На почтительном отдалении — огромный химический комбинат (официальное название — Предприятия Мертвого моря). Первые химические производства основал в 1929 году инженер из Иркутска Моисей Новомейский.

На берегу Мертвого моря четыре, кажется, киббуца, заповедники, национальный парк. По субботам все забито. Обмазываются грязями, лежат на море, жарят шашлыки.

При очередном посещении здешних краев получил сертификат, коим удостоверяется, что г-н Бовин спустился к низшей точке на Поверхности Земли, лежащей на 1298 футов ниже уровня мирового океана, и посетил район у Мертвого моря, где содомская пустыня стала процветающим краем. В сертификате цитируется пророк Иезекииль: «…и воды в море сделаются здоровыми, и куда войдет этот поток, все будет живо там». Пока пророчество сбылось лишь на первую половину.
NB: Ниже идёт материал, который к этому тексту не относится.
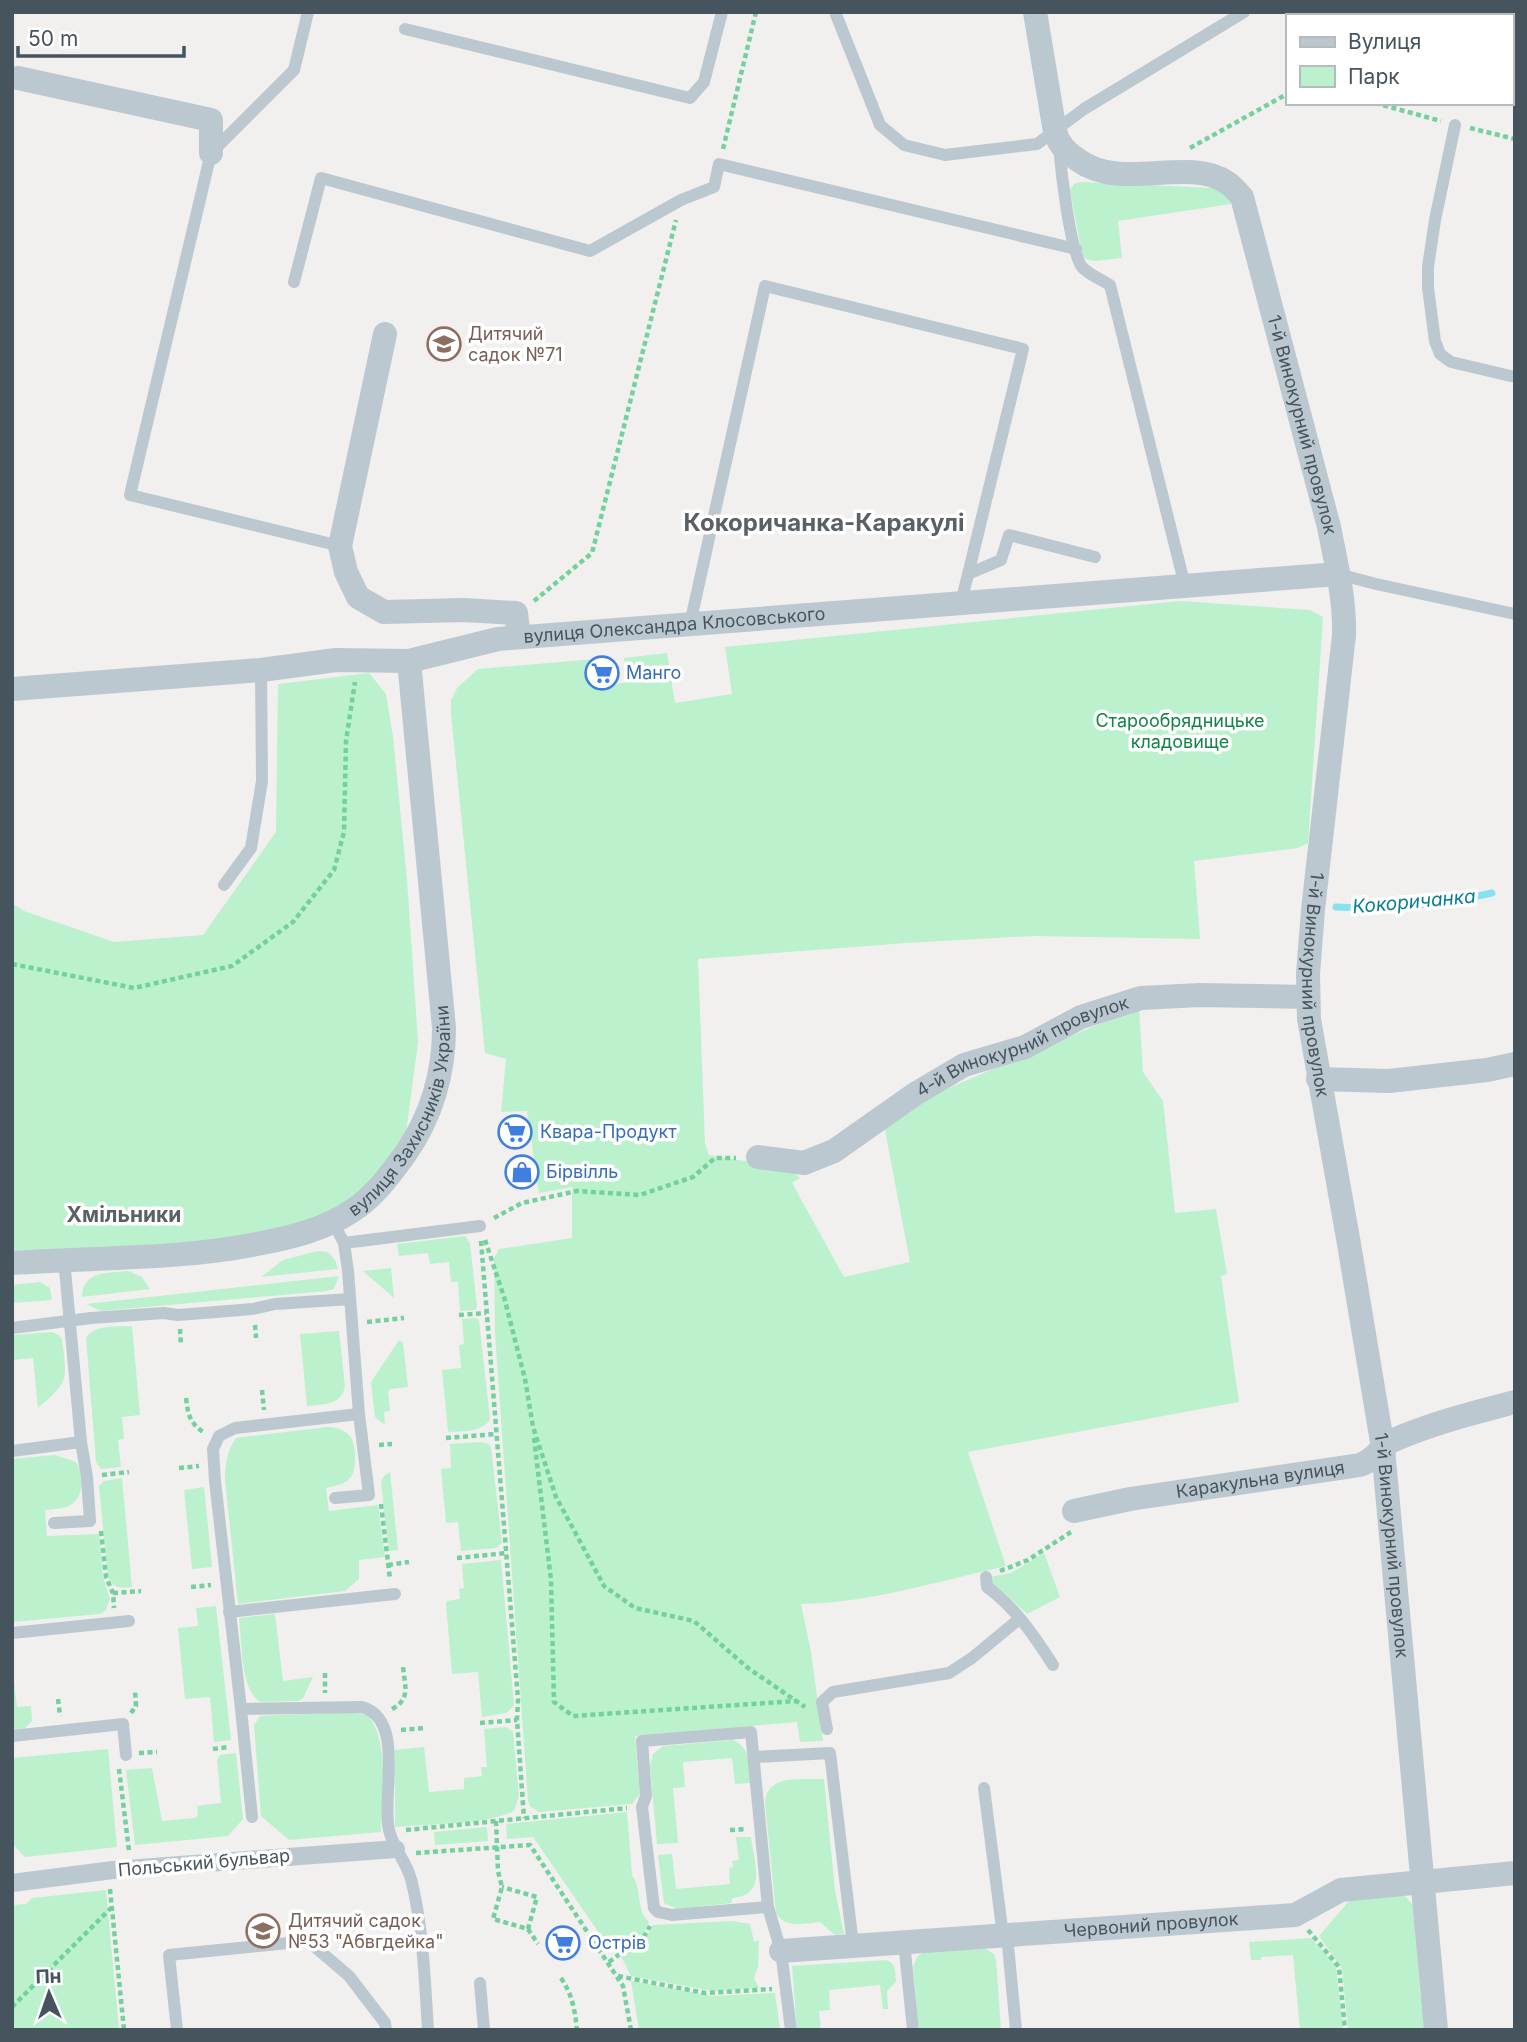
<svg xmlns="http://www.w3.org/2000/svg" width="1527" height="2042" viewBox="0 0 1527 2042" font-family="Inter,sans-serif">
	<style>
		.green { fill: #bcf1cd }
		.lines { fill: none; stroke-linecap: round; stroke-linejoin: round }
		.stream { stroke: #87e1f1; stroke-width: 7 }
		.path { stroke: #72d19d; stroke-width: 4.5; stroke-dasharray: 5 3.5; stroke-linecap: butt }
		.service { stroke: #bcc8cf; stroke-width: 12 }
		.pedestrian { stroke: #bcc8cf; stroke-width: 18 }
		.minor { stroke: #bcc8cf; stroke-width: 24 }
		.labels { text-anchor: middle; stroke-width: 7; stroke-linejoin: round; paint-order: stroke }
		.education-label { font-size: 18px; fill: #785e54; stroke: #fff; text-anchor: start }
		.street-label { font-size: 18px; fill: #46545e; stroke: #fff }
		.shop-label { font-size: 18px; fill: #366cbe; stroke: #fff; text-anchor: start }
		.park-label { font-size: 18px; fill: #128445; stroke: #fff }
		.water-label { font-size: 19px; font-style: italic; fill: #077d92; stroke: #fff }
		.quarter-label { font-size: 21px; font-weight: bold; fill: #5b6065; stroke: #fff }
		.district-label { font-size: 24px; font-weight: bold; fill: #5b6065; stroke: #fff }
	</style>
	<rect width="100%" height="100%" fill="#f2efef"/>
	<g class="green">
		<polygon points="1081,182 1213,188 1224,194 1231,204 1118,221 1122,258 1095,261 1086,259 1082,254 1070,190 1074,184"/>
		<path d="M1180,601L1310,610L1323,617L1308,843L1298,848L1194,861L1200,939L1033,936L906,943L698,959L705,1143L709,1155L787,1168L800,1178L792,1183L844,1277L910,1262L883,1120L925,1098L1139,1007L1143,1072L1163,1101L1175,1213L1216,1209L1227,1274L1221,1276L1239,1402L968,1452L1006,1566C939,1581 870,1603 801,1604L811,1652L823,1741L800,1742L797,1722L635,1736L640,1794L632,1804L539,1812L530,1806L528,1801L495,1334L494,1258L499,1249L572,1238V1187L539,1193L527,1111L501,1112L506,1059L485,1053L451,714V700L457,688L478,669L595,659L598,688L627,682L624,658L667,653L675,703L732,694L725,647Z"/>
		<polygon points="369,673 386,694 393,737 407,879 418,1042 403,1156 315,1229 12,1263 12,903 24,911 114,942 203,935 276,832 278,684"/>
		<polygon points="465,1236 470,1243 477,1307 475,1310 460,1311 458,1282 451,1282 449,1262 430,1264 428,1253 399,1256 397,1244"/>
		<polygon points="318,1251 328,1252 335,1260 338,1269 261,1277 283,1260"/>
		<polygon points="391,1268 394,1298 363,1271"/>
		<path d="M128,1271L142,1277L150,1289L82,1297C82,1271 108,1273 128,1271Z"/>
		<polygon points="339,1276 334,1289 327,1291 101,1311 86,1304"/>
		<polygon points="40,1282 50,1288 52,1300 12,1303 12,1285"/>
		<path d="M475,1318L479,1320L490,1419C482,1433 462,1431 448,1432L442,1370L461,1368L459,1345L464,1344L462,1319Z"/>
		<path d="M132,1326L140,1415L122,1417L124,1439L118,1440L121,1467L101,1469L96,1462L86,1338C94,1324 117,1327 132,1326Z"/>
		<path d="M339,1331L345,1386C341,1406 324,1404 307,1406L300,1334Z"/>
		<path d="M52,1332L59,1335L62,1339C67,1380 70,1381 38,1408L33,1358L12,1360V1335Z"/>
		<polygon points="399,1340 403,1343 408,1387 390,1389 388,1391 390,1411 384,1412 385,1425 375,1417 371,1382"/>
		<path d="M328,1427C349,1428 356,1439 355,1460C355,1468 354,1475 347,1481C342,1485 333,1486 326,1488L329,1511L378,1505L385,1557L359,1560V1579L345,1591L238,1604L225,1480C225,1466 227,1450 236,1438L243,1437Z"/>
		<polygon points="481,1442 489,1444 491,1447 502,1543 496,1548 461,1551 458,1522 446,1523 441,1469 451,1468 450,1444"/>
		<path d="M55,1455L76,1462C84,1476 85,1497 69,1506C62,1509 53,1509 45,1510L47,1536L99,1534L103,1577L110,1599L106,1610L100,1614L12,1622V1459Z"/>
		<polygon points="390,1472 398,1550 389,1551 381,1483 383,1477"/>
		<path d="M122,1478L132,1587C120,1588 114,1589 108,1577L99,1486L104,1481Z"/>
		<polygon points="204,1487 212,1567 192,1569 184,1490"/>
		<polygon points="1044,1553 1060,1597 1027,1614 1005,1593 992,1586 990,1577 1011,1573"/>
		<polygon points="501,1560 514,1705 507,1713 482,1717 478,1672 452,1674 446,1604 447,1601 460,1599 459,1589 464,1588 462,1564"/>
		<polygon points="216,1606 231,1740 214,1742 210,1697 185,1699 178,1628 198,1626 196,1608"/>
		<path d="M275,1614L283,1681L313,1677L303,1698L299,1701L261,1702C240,1692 242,1640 239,1618Z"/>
		<polygon points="12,1662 17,1707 31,1706 32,1721 25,1728 12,1731"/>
		<path d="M349,1712L368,1715C390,1743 382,1797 381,1832L289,1840L261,1816L254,1725L260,1716Z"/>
		<path d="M506,1727L513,1732L519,1796L514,1811C487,1825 427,1824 395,1827V1750L424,1747L429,1792L464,1789V1778L482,1776L481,1767H487L484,1729Z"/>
		<path d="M733,1740C751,1748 749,1765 751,1783L735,1784L732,1758L683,1762L685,1787L673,1788L678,1843L657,1844L650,1766L653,1754L663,1746Z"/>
		<polygon points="108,1749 117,1847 25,1857 12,1844 12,1758"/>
		<polygon points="236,1753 243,1819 228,1836 135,1845 126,1770 152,1768 162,1821 195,1818 198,1815 197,1806 221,1803 217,1759 220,1755"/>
		<path d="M824,1779L835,1891L844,1934L835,1935L820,1922C804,1923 785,1929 776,1913L765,1802C768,1773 802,1780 824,1779Z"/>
		<path d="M627,1812L632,1875C643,1890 635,1909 649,1922L644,1933L619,1951L608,1946L533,1837L507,1839L506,1824Z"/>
		<polygon points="487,1827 488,1841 435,1845 434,1832"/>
		<path d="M736,1837H751C754,1863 768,1895 732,1898V1903L677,1909L664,1903L658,1855L672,1854L676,1889L730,1884L729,1868L733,1867L732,1861L739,1860Z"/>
		<polygon points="106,1890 119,2030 12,2030 12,1905 26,1904 32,1898"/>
		<polygon points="1404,1895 1414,1906 1420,1990 1426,2030 1348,2030 1342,1969 1319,1936 1349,1901"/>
		<polygon points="732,1921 750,1924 754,1942 759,1940 758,1967 754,1978 759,1988 712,1991 631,1976 621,1956 647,1936 653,1925"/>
		<polygon points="1311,1938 1336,1966 1343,2030 1300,2030 1293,1955 1261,1957 1261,1960 1251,1960 1249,1942"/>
		<polygon points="986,1949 994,1954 996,1960 1001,2030 919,2030 913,1967 917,1957 926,1951"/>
		<path d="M885,1960C897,1962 895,1972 896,1982L887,1991L888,2009H883L880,1985L829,1990L830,2010L819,2011L821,2030H797L792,1966Z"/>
		<polygon points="631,1981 712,1996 775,1993 780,2030 639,2030"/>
	</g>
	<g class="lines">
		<path class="stream" d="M1336,907C1387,910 1442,904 1492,893"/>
		<g class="path">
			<polyline points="1375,103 1441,121"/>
			<polyline points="1470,128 1515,139"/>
			<polyline points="1190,148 1287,94"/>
			<polyline points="723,149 756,12"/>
			<polyline points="534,601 592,553 676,220"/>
			<polyline points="12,964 134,988 232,966 293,922 334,870 344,832 346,741 355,682"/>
			<polyline points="494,1218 522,1203 577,1191 640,1195 693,1177 715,1158 736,1158"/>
			<polyline points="485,1240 504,1297 525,1379 533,1427 556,1497 604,1586 635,1608 694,1621 748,1668 805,1707"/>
			<polyline points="481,1241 518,1699 517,1720 524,1818"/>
			<polyline points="459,1315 486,1313"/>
			<polyline points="367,1322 404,1318"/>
			<polyline points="255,1325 256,1338"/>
			<polyline points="180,1329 181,1345"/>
			<polyline points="262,1390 264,1410"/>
			<path d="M186,1398C188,1414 189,1422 203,1432"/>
			<polyline points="446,1438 496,1434"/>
			<polyline points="534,1438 551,1580 554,1702 573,1716 796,1701"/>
			<polyline points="379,1445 392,1444"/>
			<polyline points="179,1468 199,1466"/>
			<polyline points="102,1475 129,1472"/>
			<polyline points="381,1504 390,1579"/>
			<polyline points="101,1531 106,1577 113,1593 114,1608"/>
			<polyline points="457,1558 507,1553"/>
			<polyline points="388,1565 409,1562"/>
			<polyline points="1000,1571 1028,1560 1071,1532"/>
			<polyline points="191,1587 211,1585"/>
			<polyline points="113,1593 141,1591"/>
			<polyline points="325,1673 325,1693"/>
			<polyline points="58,1699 60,1716"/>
			<path d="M392,1709C412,1698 404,1685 403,1665"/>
			<polyline points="131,1713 136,1706 135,1691"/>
			<polyline points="480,1723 517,1720"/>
			<polyline points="401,1730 425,1728"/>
			<polyline points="213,1749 229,1747"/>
			<polyline points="139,1753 157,1752"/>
			<polyline points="119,1769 129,1851"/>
			<polyline points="496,1821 498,1871 502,1887 493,1919 528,1929 537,1897 502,1887"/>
			<polyline points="406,1830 627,1808"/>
			<polyline points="730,1830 746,1829"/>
			<polyline points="416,1853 530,1845 623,1986 631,2030"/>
			<polyline points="110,1889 124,2030"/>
			<polyline points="528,1929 538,1944"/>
			<polyline points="1308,1930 1339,1967 1345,2030"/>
			<polyline points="609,1962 645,1935 650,1926"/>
			<polyline points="618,1976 705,1993 772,1989"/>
			<path d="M561,1978C572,1994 575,2010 577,2030"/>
			<polyline points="12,2007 111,1908"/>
		</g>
		<g class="service">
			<polyline points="308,12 294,70 211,153 130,495 340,546"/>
			<polyline points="835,12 880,125 904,145 945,155 1037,144 1084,109 1244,12"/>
			<polyline points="1391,12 1405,16"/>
			<polyline points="1511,25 1515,26"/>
			<polyline points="405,29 690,98 704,82 722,12"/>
			<polyline points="1511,42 1515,43"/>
			<polyline points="1455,125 1435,220 1428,267 1428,288 1435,341 1440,354 1451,362 1515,377"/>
			<path d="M1059,147C1061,170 1070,251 1082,267C1088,274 1102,280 1110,285L1185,586"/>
			<polyline points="294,282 321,178 590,251 681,200 714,187 719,164 1076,249"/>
			<polyline points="968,574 1001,560 1009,535 1095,557"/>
			<polyline points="1338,574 1376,584 1515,614"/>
			<polyline points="690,624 765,286 1023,349 961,603"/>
			<polyline points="224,885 251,848 262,781 261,670"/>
			<polyline points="344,1243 480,1226"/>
			<polyline points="12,1328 91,1318 164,1313 178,1315 253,1309 275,1304 350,1299"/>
			<polyline points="12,1451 81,1442"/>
			<polyline points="335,1498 369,1495 359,1414"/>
			<polyline points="54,1523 90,1521 87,1477 81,1442 64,1259"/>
			<path d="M986,1577L987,1587C1015,1607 1035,1637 1053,1665"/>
			<polyline points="229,1612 395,1594"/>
			<polyline points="12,1633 129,1621"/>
			<polyline points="241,1709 215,1481 213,1449 219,1436 235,1428 359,1414 348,1271 344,1243 333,1222"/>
			<polyline points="827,1729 822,1702 833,1692 949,1673 972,1658 1019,1619"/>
			<polyline points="12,1736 123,1724 126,1755"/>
			<polyline points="755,1757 830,1753 853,1945"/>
			<polyline points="984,1788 1003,1936"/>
			<path d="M252,1817L241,1709L362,1707C406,1719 381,1798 389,1830C393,1848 406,1861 411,1879C423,1925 425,1983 428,2030"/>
			<polyline points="768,1907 672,1915 658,1912 654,1908 642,1807 646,1796 642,1741 751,1732 768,1907 781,1951 791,2030"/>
			<polyline points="1007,1935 1016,2030"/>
			<polyline points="904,1942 913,2030"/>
			<polyline points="480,1983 484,2030"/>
			<polyline points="177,2030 169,1955 308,1941 349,1976 385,2023 386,2030"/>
		</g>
		<polyline class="pedestrian" points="12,1883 113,1870 396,1849"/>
		<g class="minor">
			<path id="s1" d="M1035,12L1055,132C1059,145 1066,152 1078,160C1122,192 1187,156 1226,182C1232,185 1237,192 1242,197L1329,527C1336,563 1345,598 1344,635L1313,910L1308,974L1309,1019L1349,1244L1383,1448L1436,2030"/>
			<polyline points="18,78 211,120 211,153"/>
			<polyline points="385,334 340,546 346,572 358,597 384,612 464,610 516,613 519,637"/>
			<path id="s2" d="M12,689L261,670L336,660L409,661L498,639L1338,574"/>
			<polyline points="1318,1079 1389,1081 1487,1070 1515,1064"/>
			<path id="s3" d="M758,1157L804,1163L834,1151L915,1094L964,1065L1025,1047L1081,1017L1141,998L1200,995L1308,997"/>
			<path id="s4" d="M12,1263C96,1257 180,1260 262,1243C293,1237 325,1229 352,1211C375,1196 390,1175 406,1153C432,1115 444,1075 444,1028L409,661"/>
			<path id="s5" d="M1074,1511L1130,1499L1360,1465C1377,1459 1380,1446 1394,1440C1432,1423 1474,1413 1515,1402"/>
			<path id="s6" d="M781,1951L1295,1915L1341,1890L1515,1873"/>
		</g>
	</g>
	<defs>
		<symbol id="school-ring" viewBox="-11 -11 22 22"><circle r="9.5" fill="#fff" stroke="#8d6e63" stroke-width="1.5"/><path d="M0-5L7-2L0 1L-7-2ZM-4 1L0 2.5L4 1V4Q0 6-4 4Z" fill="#8d6e63"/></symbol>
		<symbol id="supermarket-ring" viewBox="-11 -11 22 22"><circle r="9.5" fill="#fff" stroke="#3f7fe0" stroke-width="1.5"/><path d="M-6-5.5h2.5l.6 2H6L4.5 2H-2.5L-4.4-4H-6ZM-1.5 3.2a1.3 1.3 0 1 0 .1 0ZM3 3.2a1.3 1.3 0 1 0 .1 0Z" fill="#3f7fe0"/></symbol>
		<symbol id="shop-ring" viewBox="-11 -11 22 22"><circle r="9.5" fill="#fff" stroke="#3f7fe0" stroke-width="1.5"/><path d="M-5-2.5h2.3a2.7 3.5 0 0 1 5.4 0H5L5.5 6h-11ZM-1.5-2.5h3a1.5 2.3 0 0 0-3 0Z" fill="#3f7fe0"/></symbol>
	</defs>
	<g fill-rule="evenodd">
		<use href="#school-ring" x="425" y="325" width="38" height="38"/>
		<use href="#supermarket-ring" x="583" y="654" width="38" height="38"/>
		<use href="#supermarket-ring" x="496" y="1113" width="38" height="38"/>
		<use href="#shop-ring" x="503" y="1153" width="38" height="38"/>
		<use href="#school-ring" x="244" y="1912" width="38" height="38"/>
		<use href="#supermarket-ring" x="544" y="1924" width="38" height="38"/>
	</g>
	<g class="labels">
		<g class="education-label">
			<text x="468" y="340">Дитячий<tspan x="468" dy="21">садок №71</tspan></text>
			<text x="288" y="1927">Дитячий садок<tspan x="288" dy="21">№53 "Абвгдейка"</tspan></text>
		</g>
		<g class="street-label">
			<text dy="6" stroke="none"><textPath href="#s1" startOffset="569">1-й Винокурний провулок</textPath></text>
			<text dy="6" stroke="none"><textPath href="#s2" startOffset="667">вулиця Олександра Клосовського</textPath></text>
			<text dy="6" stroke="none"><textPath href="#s1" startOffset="1136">1-й Винокурний провулок</textPath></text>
			<text dy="6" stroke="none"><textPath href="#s3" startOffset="296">4-й Винокурний провулок</textPath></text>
			<text dy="6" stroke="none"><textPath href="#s4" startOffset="464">вулиця Захисників України</textPath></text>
			<text dy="6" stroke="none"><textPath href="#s5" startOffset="189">Каракульна вулиця</textPath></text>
			<text dy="6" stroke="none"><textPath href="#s1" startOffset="1703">1-й Винокурний провулок</textPath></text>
			<text transform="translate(204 1863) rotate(-5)" y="6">Польський бульвар</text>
			<text dy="6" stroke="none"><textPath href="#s6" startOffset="371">Червоний провулок</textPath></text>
		</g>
		<g class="shop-label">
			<text x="626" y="679">Манго</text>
			<text x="540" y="1138">Квара-Продукт</text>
			<text x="546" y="1178">Бірвілль</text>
			<text x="588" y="1949">Острів</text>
		</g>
		<g class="park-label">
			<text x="1180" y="727">Старообрядницьке<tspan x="1180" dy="21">кладовище</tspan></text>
		</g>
		<g class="water-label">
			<text transform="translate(1414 901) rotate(-5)" y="7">Кокоричанка</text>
		</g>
		<g class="quarter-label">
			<text x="124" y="1222">Хмільники</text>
		</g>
		<g class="district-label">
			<text x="824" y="531">Кокоричанка-Каракулі</text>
		</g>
	</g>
	<rect width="1527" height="2042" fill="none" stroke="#46545e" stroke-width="28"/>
	<rect x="1286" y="14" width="228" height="91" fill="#ffffff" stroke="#b5bbbf" stroke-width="2"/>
	<rect x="1300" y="37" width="35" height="10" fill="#bcc8cf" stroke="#b5bbbf" stroke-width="2"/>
	<text x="1348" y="49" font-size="21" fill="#46545e">Вулиця</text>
	<rect x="1300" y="66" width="35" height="21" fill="#bcf1cd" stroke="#b5bbbf" stroke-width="2"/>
	<text x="1348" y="84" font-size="21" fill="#46545e">Парк</text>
	<g transform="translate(49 1993) rotate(358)" stroke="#ffffff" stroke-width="5" paint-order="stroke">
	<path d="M0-5L12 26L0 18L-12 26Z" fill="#46545e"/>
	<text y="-10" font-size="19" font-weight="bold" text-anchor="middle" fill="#46545e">Пн</text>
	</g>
	<path d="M18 46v10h166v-10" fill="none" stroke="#46545e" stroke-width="3.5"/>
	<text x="28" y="46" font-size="21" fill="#46545e" stroke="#ffffff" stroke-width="5" paint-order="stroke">50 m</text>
</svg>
Поездка на Мертвое море памятна еще и потому, что познакомился с чудесным человеком — Ильей Войтовецким.

Илья возник в 1936 году на Украине. С 1941 по 1971 — Урал. Учился, работал, жил. Инженер. В 1971 году с тещей, женой и двумя сыновьями добрался до Израиля и сразу осел в Беэр-Шеве, на границе с пустыней Негев. Участвовал в войне Судного дня. Потом и до пенсии трудился инженером по ЭВМ на Химическом комбинате Мертвого моря. На пенсии отрастил бороду, стал похож на Хемингуэя. Пишет стихи, иногда — прозу. Хобби — компьютер и все, что можно на нем выделывать. Главное хобби — слабый якобы пол. А вообще, повторяю, чудесный человек, настоящий товарищ, который не подведет…

24 прилетели дочь Женя с мужем и внук Макар Сергеевич семи лет от роду. Стало веселее.